Intervention de Fatiha Keloua Hachi

Réunion du mercredi 14 février 2024 à 10h00
Commission des affaires culturelles et de l'éducation

Photo issue du site de l'Assemblée nationale ou de WikipediaFatiha Keloua Hachi :

« Quand il y a des problèmes de famille, il faut les traiter en famille » : ces mots, adressés à la commission d'enquête par un ancien cadre d'une direction technique nationale, sont édifiants. Ils sont symptomatiques non seulement de la croyance encore trop présente selon laquelle les violences sexuelles et leur traitement sont d'ordre familial, mais aussi de l'omerta qui règne toujours dans le monde sportif français. La famille, ici, c'est l'association sportive, et quand celle-ci ne protège pas, l'État doit agir.

Au 31 décembre 2022, trois ans après la création de la cellule Signal-sports, 907 personnes, dont 96 % d'hommes, sont mises en cause. Parmi eux, 562 sont des éducateurs sportifs, donc 154 sont bénévoles. Il faut rappeler que 82 % des victimes étaient mineures au moment des faits, et que 41 % des faits dénoncés concernent des victimes âgées de moins de 15 ans au moment des faits. Le rapport de la Commission indépendante sur l'inceste et les violences sexuelles faites aux enfants (Ciivise), publié en novembre 2023, confirme que le sport est un domaine qui expose davantage ses pratiquants aux violences sexuelles ; trois quarts des victimes qui se sont adressées à cette commission rapportent des agressions sexuelles, voire des viols, et l'agresseur est dans la plupart des cas un éducateur sportif.

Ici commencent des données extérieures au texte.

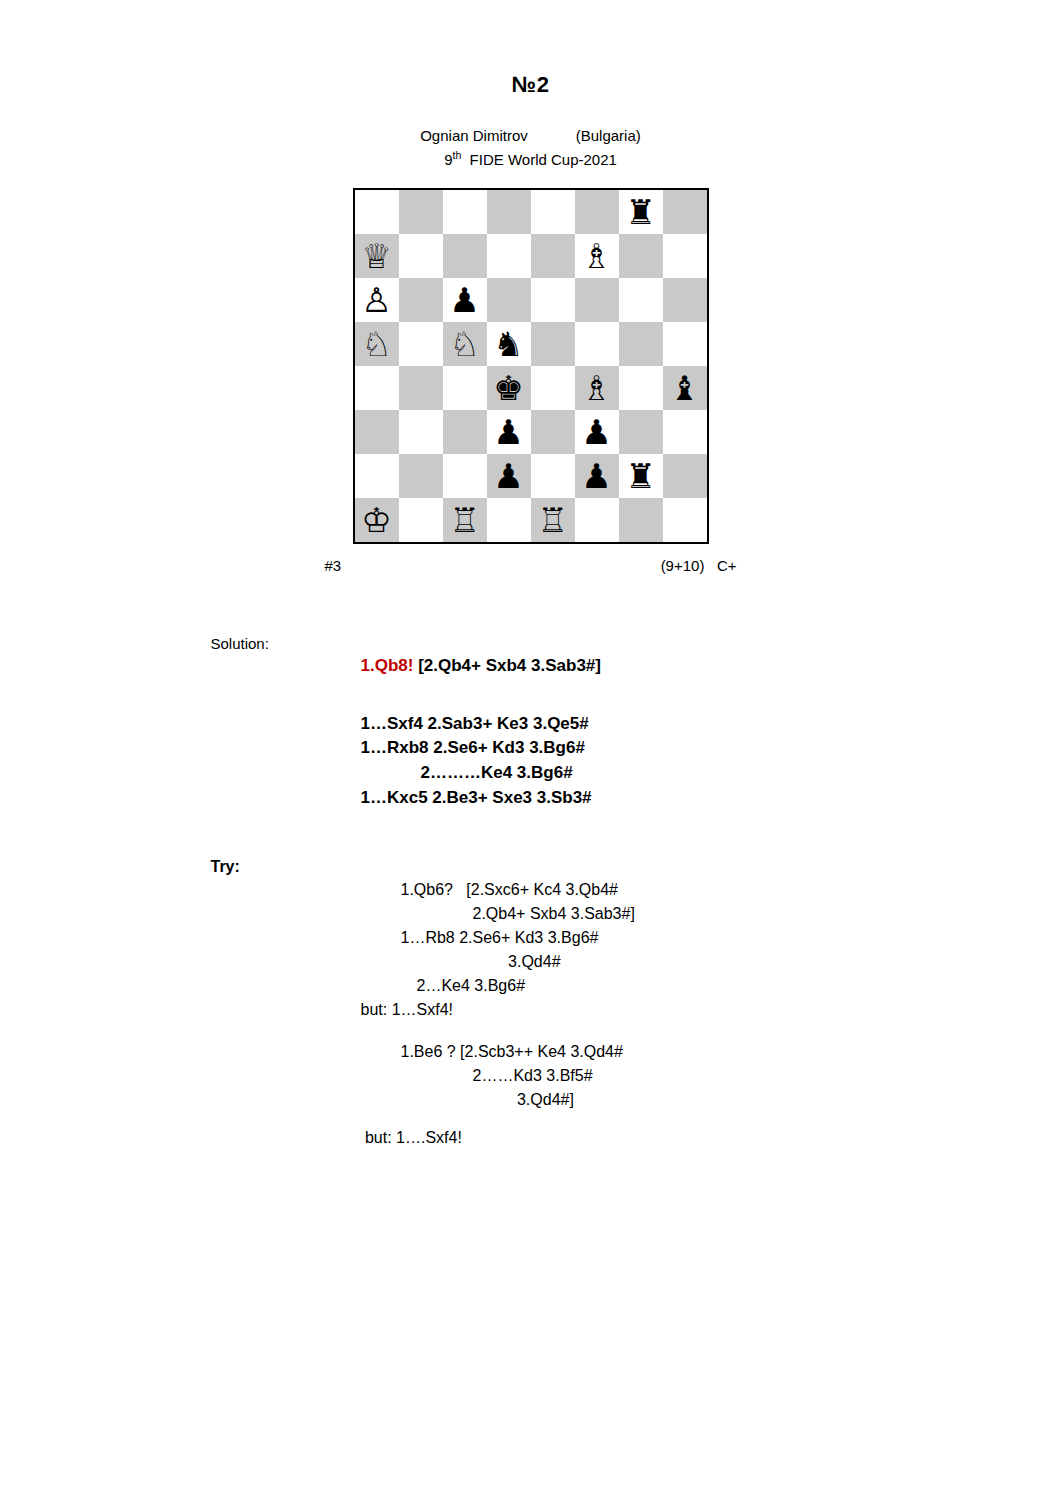№2
Ognian Dimitrov(Bulgaria)
9th FIDE World Cup-2021
| | | | | | | ♜ | |
| ♕ | | | | | ♗ | | |
| ♙ | | ♟ | | | | | |
| ♘ | | ♘ | ♞ | | | | |
| | | | ♚ | | ♗ | | ♝ |
| | | | ♟ | | ♟ | | |
| | | | ♟ | | ♟ | ♜ | |
| ♔ | | ♖ | | ♖ | | | |
#3 (9+10) C+
Solution:
1.Qb8! [2.Qb4+ Sxb4 3.Sab3#]
1…Sxf4 2.Sab3+ Ke3 3.Qe5#
1…Rxb8 2.Se6+ Kd3 3.Bg6#
2………Ke4 3.Bg6#
1…Kxc5 2.Be3+ Sxe3 3.Sb3#
Try:
1.Qb6? [2.Sxc6+ Kc4 3.Qb4#
2.Qb4+ Sxb4 3.Sab3#]
1…Rb8 2.Se6+ Kd3 3.Bg6#
3.Qd4#
2…Ke4 3.Bg6#
but: 1…Sxf4!
1.Be6 ? [2.Scb3++ Ke4 3.Qd4#
2……Kd3 3.Bf5#
3.Qd4#]
but: 1….Sxf4!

La plupart des victimes subissent des violences dans la durée – entre un et trois ans – et de façon répétée – plusieurs fois par mois pour six victimes sur dix. Si les violences sexuelles dans le sport ne sont pas un phénomène récent, il a fallu attendre 2019 et le témoignage de Sarah Abitbol pour voir le ministère des sports réagir – malgré les alertes antérieures de Catherine Moyon de Baecque, d'Isabelle Demongeot et de tant d'autres victimes, si courageuses, et auxquelles je réaffirme mon soutien.

Trois ans après, l'inertie du mouvement sportif et le manque de moyens alloués aux services de l'État freinent encore le déploiement d'une politique efficace de prévention, de traitement des signalements et d'accompagnement des victimes.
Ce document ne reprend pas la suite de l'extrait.